Brookhaven’s National Synchrotron Light Source, we would discover, is just that — a light source. And despite the differences in scale and the methods of production, it isn’t so different from the studio lights used by photographers. In each case, the way to get the best image is to shine a really bright light on the subject and take a picture of it. Indeed, the only respect in which the light source’s name can be misleading is that it does not confine itself to the visible light spectrum, but uses everything between infrared and x-rays.
Of course, the NSLS is not just a more-powerful-than-usual bulb. Rather, it consists of two rings, the larger of which isn’t much smaller than a football field, which house beams of electrons accelerated to high speeds. The main byproduct of this process is a fantastic excess of energy that radiates out from the ring in the form of bright light. Dozens of beamlines lead away from the ring at tangents, dividing the enormous building into discrete workspaces. When it’s running, scientists from nearly every discipline place detectors in the path of the illuminating rays so as to image a wide range of samples.

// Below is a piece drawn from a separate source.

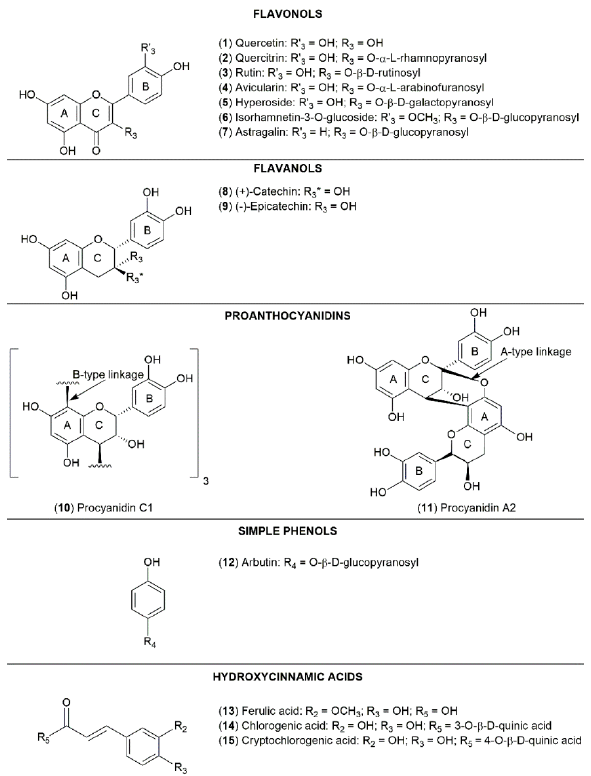
Figure 5. The chemical structures of studied phenolic compounds ( 1 – 15 ).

Only about 5% of the NSLS was dedicated to physics research in 2008. The highest concentration of users were in the life sciences, and we poked our head into an earth sciences lab working to recreate the conditions in our planet’s mantle. My impression is that this is the continuation of a pattern that began at least with the electron microscope: tools that were initially invented for work in physics or chemistry often turn out to be more heavily used by other disciplines.
When we visited, the NSLS was gearing up for the groundbreaking of the heavily publicized NSLS-II, which is exactly what it sounds like. This new light source will be the brightest on the planet – bright enough to properly expose a moving object on a tiny scale. Presently, the exposures required for a good image are on the order of minutes, not the fractions of a second required to observe processes that unfold over time (which is to say, almost all of them). This is particularly exciting for life scientists, who will finally be able to directly observe things like protein construction as they happen.